Privately-held companies may have restrictions in their shareholder agreements regarding the transfer of company shares to others. This includes the transfer of stock by a recently deceased shareholder through his will. How these agreements influence the distribution of stock through a will to a beneficiary depends on the content of the specific agreement. Please note that laws governing the distribution of property vary by state. Consider hiring a professional to help you interpret your state’s probate laws and the relevant shareholder agreement.
A will is a legal document created by someone in contemplation of death that details how he wants his property, such as stock in a small business, to be distributed. Only property placed in a probate estate can be distributed by will. The requirements for a valid will vary by state. Generally, the will must be drafted by a competent person of his own free will. The drafter must sign the will in the presence of two or three witnesses, depending on the state. The witnesses must also sign the document.

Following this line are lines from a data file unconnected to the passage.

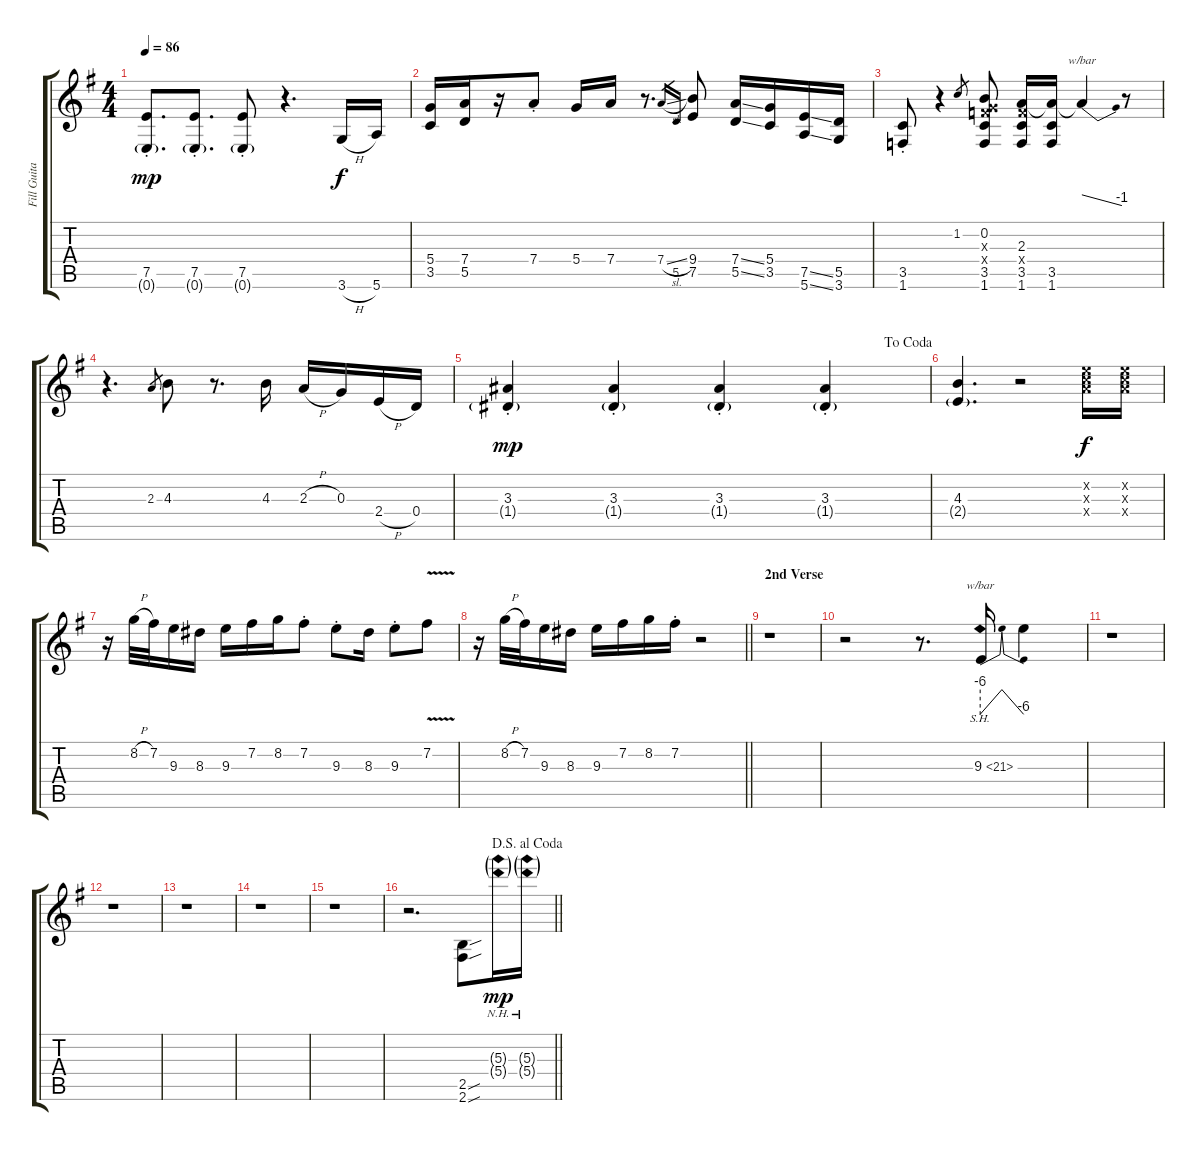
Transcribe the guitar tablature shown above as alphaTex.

\track ("Fill Guitar" "Fill Guita") {instrument overdrivenguitar}
\staff {score tabs}
\tuning (E4 B3 G3 D3 A2 E2) {hide}
\ts (4 4)
\tempo 86
\clef g2
\ks g
(7.5{st} 0.6{g st}).8{d dy mp} (7.5{st} 0.6{g st}).8{d} (7.5{st} 0.6{g st}).8 r.4{d} 3.6{h}.16{dy f} 5.6.16 |
(5.4 3.5).16 (7.4 5.5).16 r.16 7.4{st}.8 5.4.16 7.4.16 r.8{d} 7.4{sl}.16{gr} 5.5.16{gr} (9.4 7.5).8 (7.4{ss} 5.5{ss}).16 (5.4 3.5).16 (7.5{ss} 5.6{ss}).16 (5.5 3.6).16 |
(3.5{st} 1.6{st}).8 r.4 1.2.8{gr} (0.2 0.3{x} 3.4{x} 3.5 1.6).8 (2.3 3.4{x} 3.5 1.6).16 (2.3{t} 3.5 1.6).16 2.3{t}.4{tbe (dive default 0 0 60 -4)} r.8 |
r.4{d} 2.3.8{gr} 4.3.8 r.8{d} 4.3.16 2.3{h}.16 0.3.16 2.4{h}.16 0.4.16 |
\jump dacoda
(3.3{st} 1.4{g st}).4{dy mp} (3.3{st} 1.4{g st}).4 (3.3{st} 1.4{g st}).4 (3.3{st} 1.4{g st}).4 |
(4.3 2.4{g}).4{d} r.2 (5.2{x} 5.3{x} 7.4{x}).16{dy f} (5.2{x} 5.3{x} 7.4{x}).16 |
r.16 8.2{h}.32 7.2.32 9.3.16 8.3.16 9.3.16 7.2.16 8.2.16 7.2{st}.8 9.3{st}.8 8.3.16 9.3{st}.8 7.2{v}.8 |
\barLineRight lightlight
r.16 8.2{h}.32 7.2.32 9.3.16 8.3.16 9.3.16 7.2.16 8.2.16 7.2{st}.16 r.2 |
\section ("" "2nd Verse")
r.1 |
r.2 r.8{d} 9.3{sh 12}.16{tbe (dip default 0 -24 15 0 45 0 60 -24)} 9.3{t}.4 |
r.1 |
r.1 |
r.1 |
r.1 |
r.1 |
\jump dalsegnoalcoda
\barLineRight lightlight
r.2{d} (2.5{sou} 2.6{sou}).8 (5.3{nh g} 5.4{nh g}).16{dy mp} (5.3{nh g} 5.4{nh g}).16
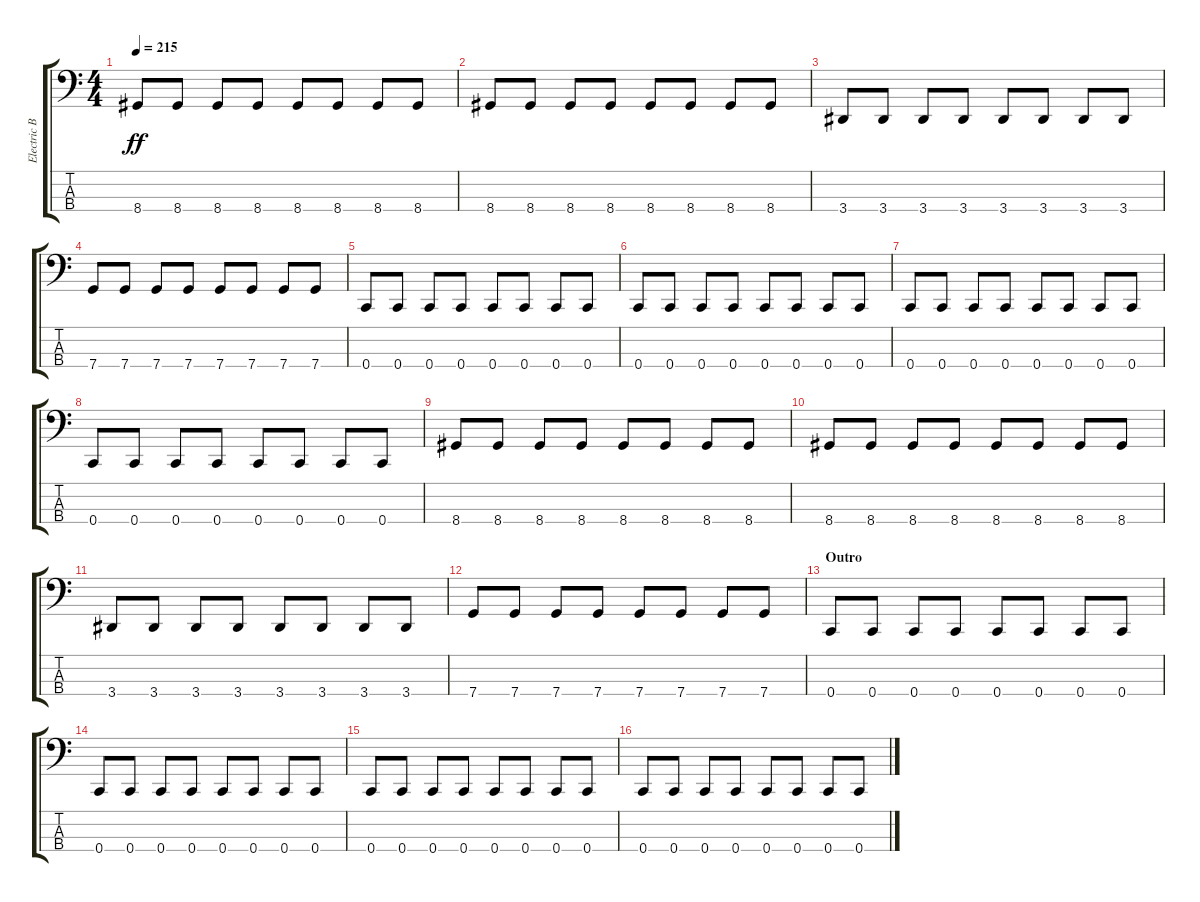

Probate property are assets the decedent owned at the time of his death. However, any property the decedent owned subject to immediate transfer upon his death is excluded from probate. This transfer can be due to either operation of law or the terms of a contract. An example of an asset that is transferred due to operation of law is jointly-owned real estate subject to a right of survivorship. An example of an asset that is transferred due to contract would be a life insurance policy or individual retirement account.
A shareholder agreement is a contract between the owners of a corporation, agreed to when the business is formed. While a shareholder agreement can be used to address a variety of possible situations, normally these contracts focus on the exchange of the business’s stock. The restrictions imposed by a shareholder agreement are to ensure ownership is restricted to individuals the other stockholders can work with. In addition to restricting who may own stock, shareholder agreements generally outline an established process regarding what to do when a shareholder dies.
Wills & Shareholder Agreements
If a will leaves stock to a beneficiary subject to a shareholders' agreement, what happens next depends on the contract. One possibility is the corporation’s ownership will accept the beneficiary as a shareholder, allowing him to keep the stock. Another possibility is the corporation will immediately buy back the shares when the shareholder dies. If the corporation buys the shares, the shareholder agreement will generally provide a method to determine the value of the shares. Depending on the terms of the shareholders’ agreement, this may mean the stock is not considered probate property. Therefore, the beneficiary has no rights to the stock.
Ademption vs. Avoidance
If a court determines the stock subject to an agreement is probate property, it may evaluate the beneficiary’s rights in one of two ways. Under ademption theory, the court will assume the decedent intended to revoke the gift of stock since he agreed to transfer the shares to the corporation when he died. If the decedent had wanted the beneficiary to get the stock, the court will assume he would not have agreed to the stock transfer. Therefore, the beneficiary conveyed the stock in the will would get nothing. Under avoidance theory, the court will assume the shareholder agreement merely changed the form of the gift from stock to cash. As a result, the beneficiary will get the proceeds from the buyout by the corporation.